In some cases independent bodies are set up to monitor and enforce regulatory quality regimes, and performance is measured and publicised.[44] New Zealand has moved to increase the transparency of its process by releasing all RISs that contain a BCCS. Regulatory policy quality is also part of the regular assessment of departmental performance in New Zealand by Ministers and Central Agencies.

The key factor in making a regulatory quality regime effective is transparency. If the basis for a regulation and the manner in which it is to be implemented have to be laid out in detail, and those interested in a regulation are able to review and challenge that material, then the outcome is improved incentives on regulators and greater empowerment of the regulated.
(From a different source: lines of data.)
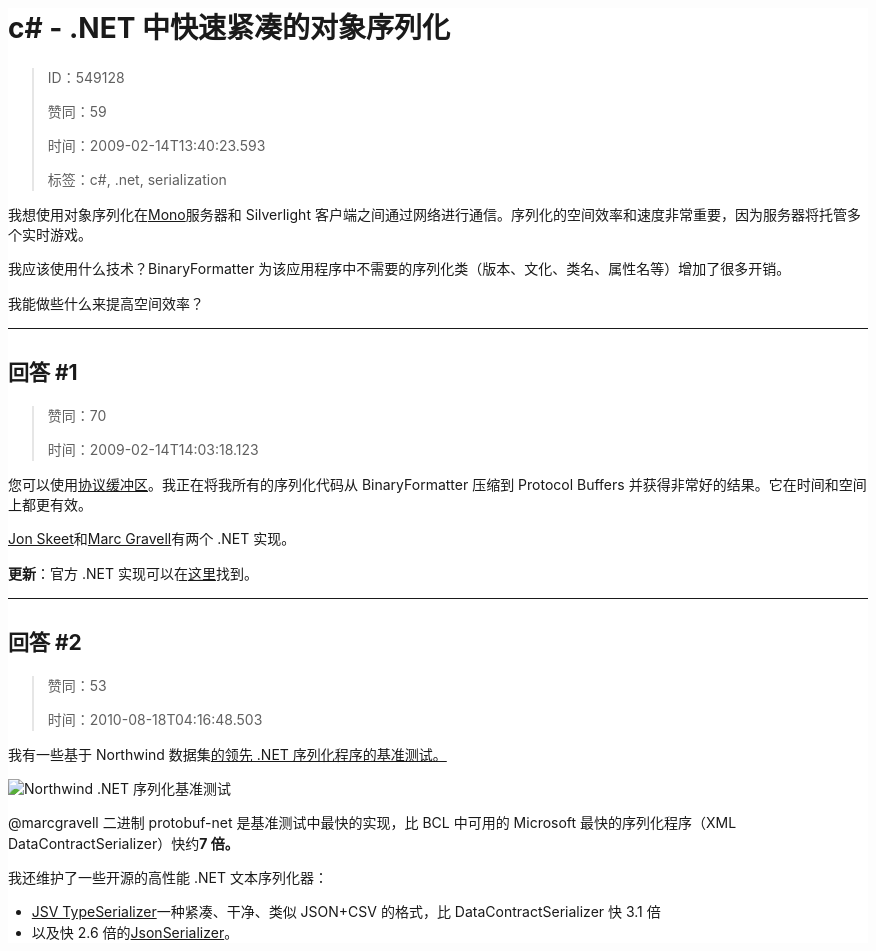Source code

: # c# - .NET 中快速紧凑的对象序列化

> ID：549128
> 
> 赞同：59
> 
> 时间：2009-02-14T13:40:23.593
> 
> 标签：c#, .net, serialization

我想使用对象序列化在[Mono](http://en.wikipedia.org/wiki/Mono_%28software%29)服务器和 Silverlight 客户端之间通过网络进行通信。序列化的空间效率和速度非常重要，因为服务器将托管多个实时游戏。

我应该使用什么技术？BinaryFormatter 为该应用程序中不需要的序列化类（版本、文化、类名、属性名等）增加了很多开销。

我能做些什么来提高空间效率？

* * *

## 回答 #1

> 赞同：70
> 
> 时间：2009-02-14T14:03:18.123

您可以使用[协议缓冲区](https://github.com/google/protobuf)。我正在将我所有的序列化代码从 BinaryFormatter 压缩到 Protocol Buffers 并获得非常好的结果。它在时间和空间上都更有效。

[Jon Skeet](https://github.com/jskeet/protobuf-csharp-port)和[Marc Gravell](https://github.com/mgravell/protobuf-net)有两个 .NET 实现。

**更新**：官方 .NET 实现可以在[这里](https://github.com/google/protobuf/tree/master/csharp)找到。

* * *

## 回答 #2

> 赞同：53
> 
> 时间：2010-08-18T04:16:48.503

我有一些基于 Northwind 数据集[的领先 .NET 序列化程序的基准测试。](http://www.servicestack.net/benchmarks/NorthwindDatabaseRowsSerialization.100000-times.2010-08-17.html)

![Northwind .NET 序列化基准测试](https://i.stack.imgur.com/zlOnT.png)

@marcgravell 二进制 protobuf-net 是基准测试中最快的实现，比 BCL 中可用的 Microsoft 最快的序列化程序（XML DataContractSerializer）快约**7 倍。**

我还维护了一些开源的高性能 .NET 文本序列化器：

*   [JSV TypeSerializer](http://www.servicestack.net/mythz_blog/?p=176)一种紧凑、干净、类似 JSON+CSV 的格式，比 DataContractSerializer 快 3.1 倍
*   以及快 2.6 倍的[JsonSerializer](http://www.servicestack.net/mythz_blog/?p=344)。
Regulatory quality regimes, if effective, act to improve the consideration of the full costs and benefits of proposed regulatory actions, thereby reducing the effect of fiscal illusion on decision-making and increasing the likelihood that only necessary takings will occur. Effectiveness, however, requires robust institutions, which place efficient incentives on the parties involved, and ongoing political commitment.

Avenues for improving the effectiveness of the New Zealand regime could include a stronger oversight role, specifically around monitoring and enforcement, and greater transparency.

6.3  Limiting the use of takings

A more specific regulatory approach is to target specific cases where takings can occur and impose stricter limits on the ability of government to carry out takings where non-essential. Examples of this would include limiting takings of land to site-specific projects clearly in the public interest, [45] or constraining what types of activities required permission to undertake, or what conditions could be attached to such permission.

Carrying out such an approach would require forming an overall view of what constituted essentiality, identifying the situations to which that definition might be applied, and then working through the implications case by case. A starting point could be to examine situations in New Zealand where adopting a takings perspective from the beginning could have reduced the total costs of achieving a policy objective.

This type of approach would if successful limit the total potential for over-regulation through takings. It does not, however, address whether or not compensation would be appropriate for those activities where takings can still occur (or restrict existing regimes in this area), or restrain the use of other forms of regulation to achieve the same objective (an issue for an overall regulatory quality regime).

Notes

  • [42]It has also been suggested that “there is no justification for exempting the judiciary from those property protections that are necessary where other branches of the government are concerned” as “judicial changes in property law raise the same concerns” and this “invites the state to attempt to accomplish through the judiciary what it cannot accomplish through the other branches of government” (Thompson, 1990). This may be more of an issue for a government constrained by a written constitution subject to judicial interpretation than for a parliamentary government in the Westminster tradition.
  • [43]See <http://www1.oecd.org/puma/regref/index.htm> for more information.
  • [44]The Australian Office of Regulation Review (ORR) is such a body and publishes annual reports. http://www.pc.gov.au/orr/index.html
  • [45]Thereby addressing the holdout problem and providing for network utilities (publicly or privately owned), while avoiding excessive use of compulsion. For non site-specific projects, open-market transactions should be adequate.